Prime Minister Mark Carney and Alberta Premier Danielle Smith announce a proposed pipeline from Alberta to the B.C. coast in Calgary on July 2, 2026. (The Canadian Press/Todd Korol)
Prime Minister Mark Carney and Alberta Premier Danielle Smith announce a proposed pipeline from Alberta to the B.C. coast in Calgary on July 2, 2026. The Canadian Press/Todd Korol

Carney described Pathways as “the world’s largest carbon capture and utilization and storage project” and said it will be the equivalent of “taking 90 percent of the cars in Alberta off the road.”

Smith presented the investment in the carbon capture project as the “environmentally responsible” move and a necessary part of working toward Alberta’s goal of doubling oil production to 8 million barrels per day in the next 10 to 15 years.

Criticism

The pipeline proposal and more recent agreements between Ottawa and the two provinces have faced criticism from several sources.
This includes a recent study from the Fraser Institute which says that the November 2025 MOU between Alberta and Ottawa, which raises the province’s industrial carbon tax and includes carbon capture requirements, makes the pipeline less economically competitive than energy-producing American states.

Heather Exner-Pirot of the Macdonald-Laurier Institute greeted the July 2 announcements with overall positivity, but noted that B.C. is getting “maximum financial concessions.”

“Today is a good day but let’s be clear, Eby is extracting maximum financial concessions from Canada in exchange for not opposing a pipeline. Many billions of dollars for what are normally provincial responsibilities,” she posted July 2 on X.
The decision to keep the oil tanker ban in place has also been criticized by Tory Leader Pierre Poilievre, who said it is a “nonsensical” double standard.

“Mark Carney’s announced today that he is keeping the Liberal shipping ban on Canadian oil, while American tankers are free to ship in the same waters,” Poilievre posted on X. “That is a costly and nonsensical decision.”

Poilievre has been broadly critical of Carney’s energy policies, saying he has kept in place many policies that stifle development, such as the industrial carbon tax.

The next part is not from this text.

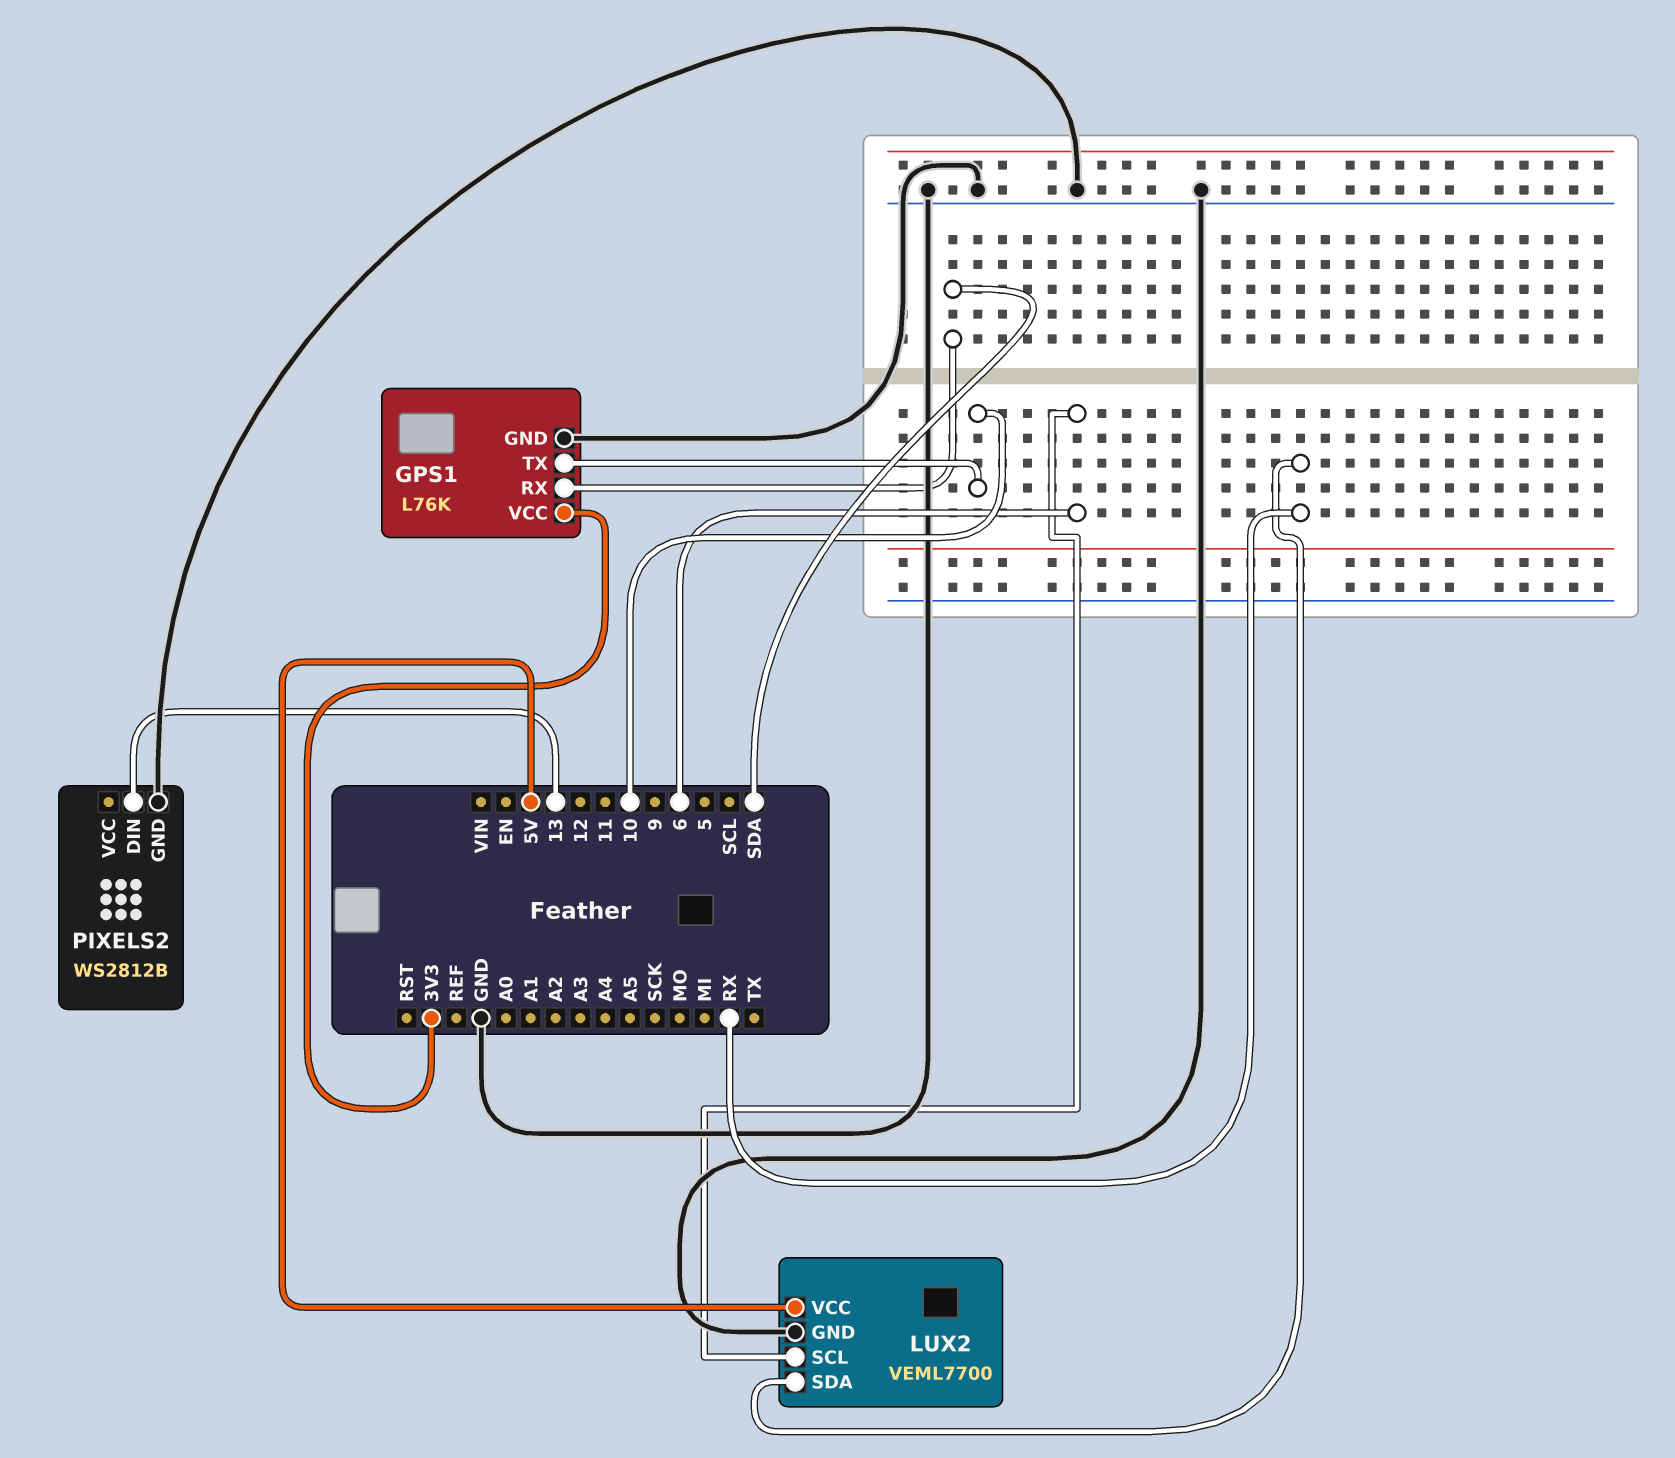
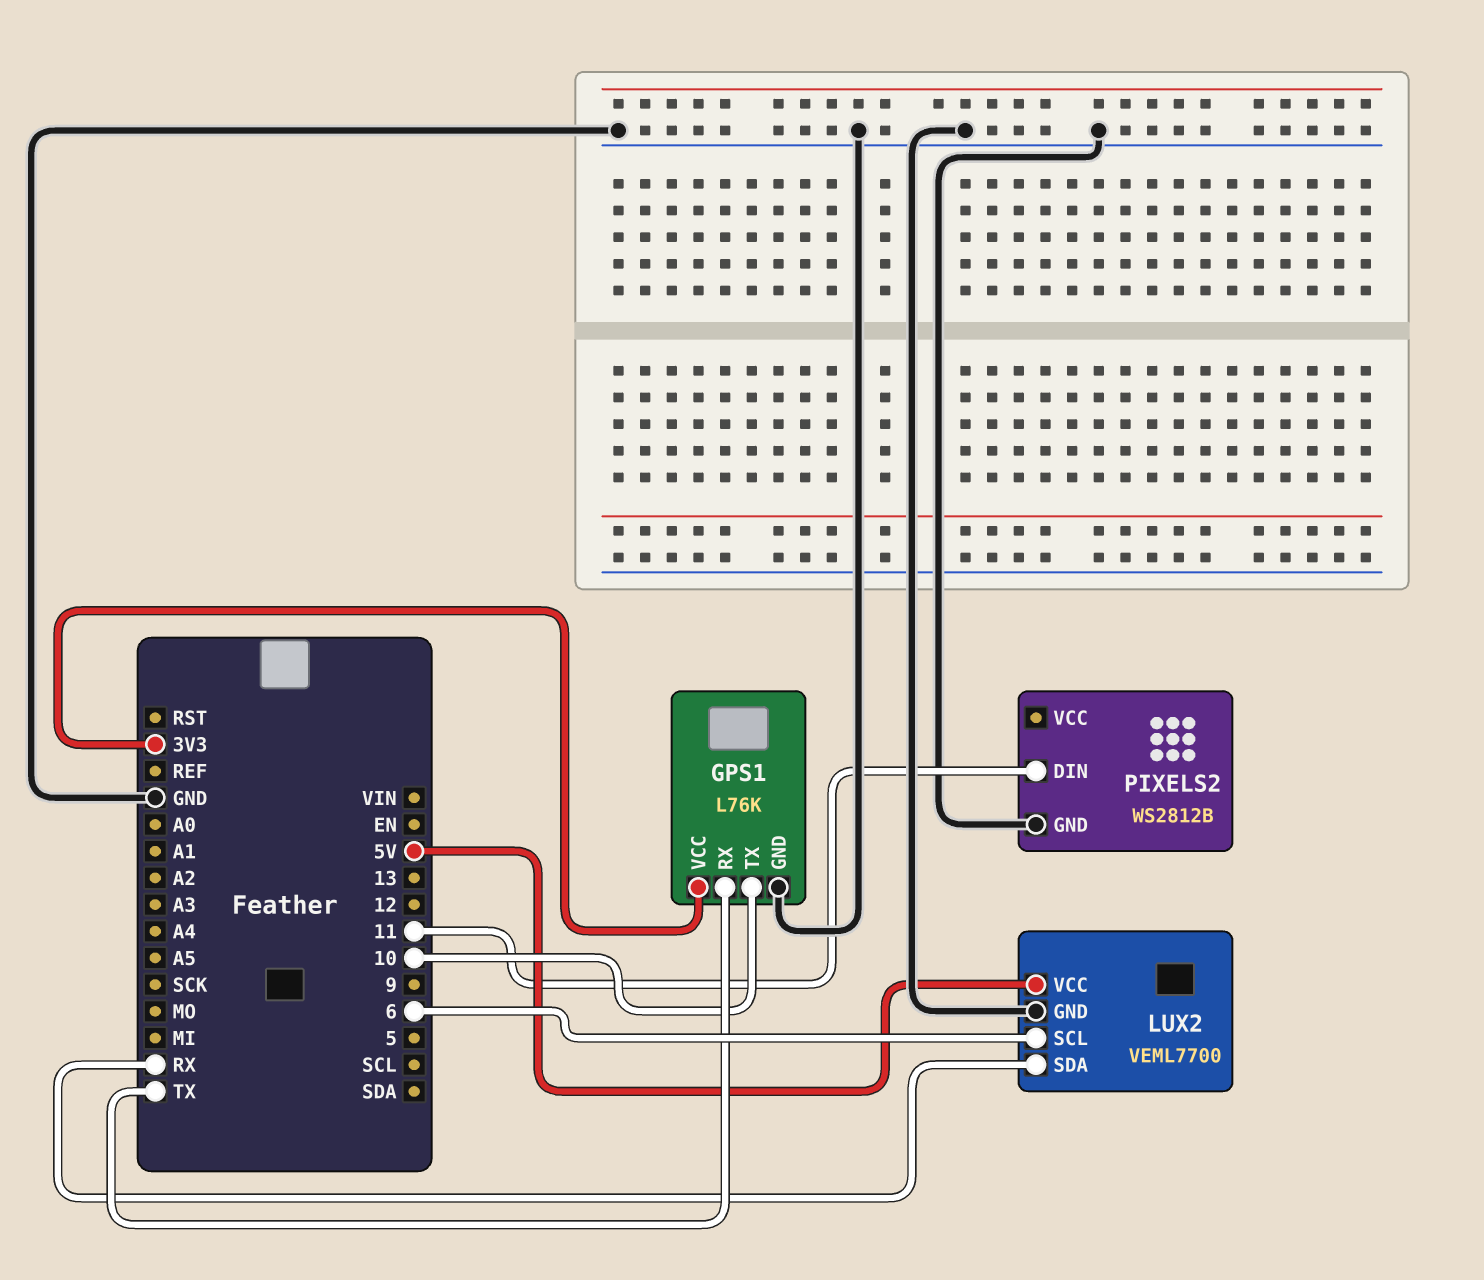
GPS1 pin RX: SDA -> TX
PIXELS2 pin DIN: 13 -> 11

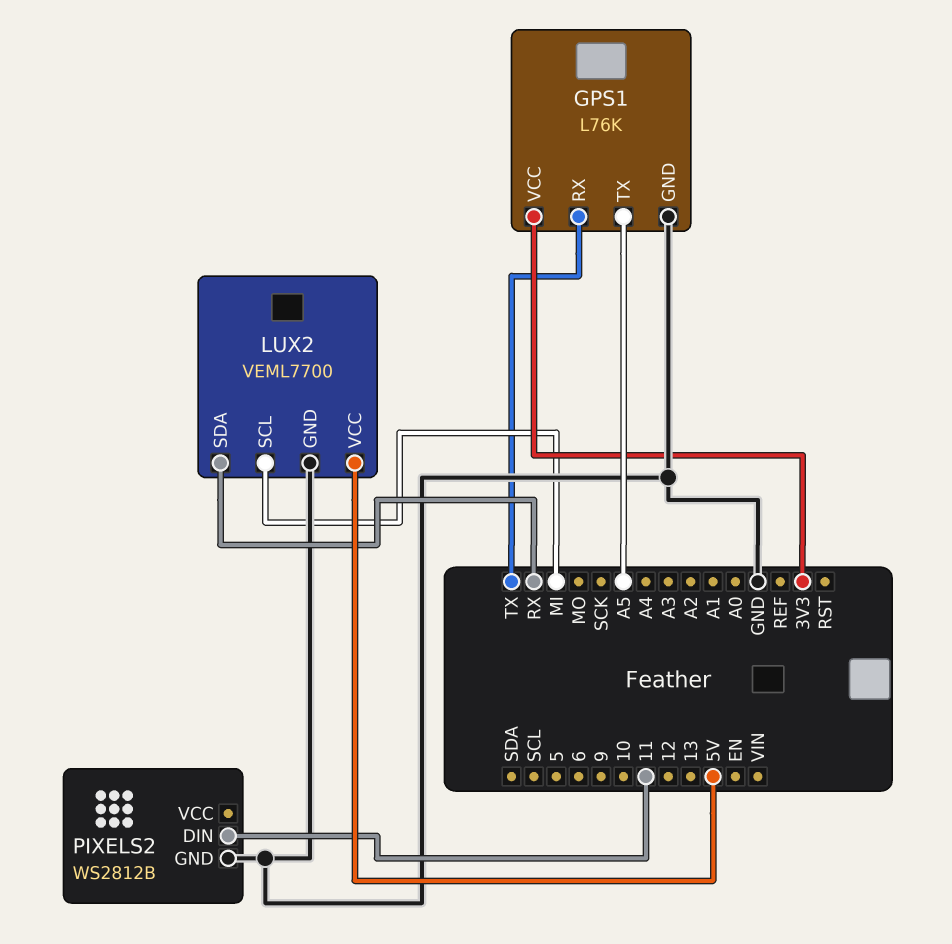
GPS1 pin TX: 10 -> A5
LUX2 pin SCL: 6 -> MI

Federal NDP Leader Avi Lewis criticized the pipeline agreement, saying that the Liberal government is protecting “the profits of Big Oil.”

“The opaque and confusing public-private partnership ownership structure means it’s very likely that we, the public, will not only bear the risks and the damages, but also the lion’s share of the costs,” he said.

Big Picture

The announcement of agreements with B.C. and Alberta fits into Carney’s broader energy-focused pivot. It comes after a June 29 “forward guidance” video in which the prime minister said Canada’s emissions would be higher in the next few years than under the Trudeau administration’s plan.

Regarding the pipeline and associated economic agreements with B.C. and Alberta, Carney said they will “catalyze well over $200 billion in direct investments in Canada” and create more than 175,000 new jobs across the country.

While Alberta now has a pathway to a potentially viable pipeline with VLCC capacity, as well as a federal partner, it still awaits the completion of regulatory processes, as the Major Projects Office considers its submission for the project to be designated in the national interest by Oct. 1. If so designated, its approval could be sped up to within two years.

For its part, B.C. gets the oil tanker ban preserved, negotiation of royalty payments, major infrastructure and economic investments, and continuing leverage as the project moves ahead.

Ottawa gets to tout a project of national unity and advance the argument that emissions reductions can coexist with major development of conventional energy.

Alberta has given up on the northern route and accepted that Ottawa calls the shots on carbon reduction. B.C. has accepted it does not have the legal jurisdiction to stop an interprovincial pipeline and Ottawa has acknowledged that the private backing for a pipeline in today’s regulatory climate is lacking.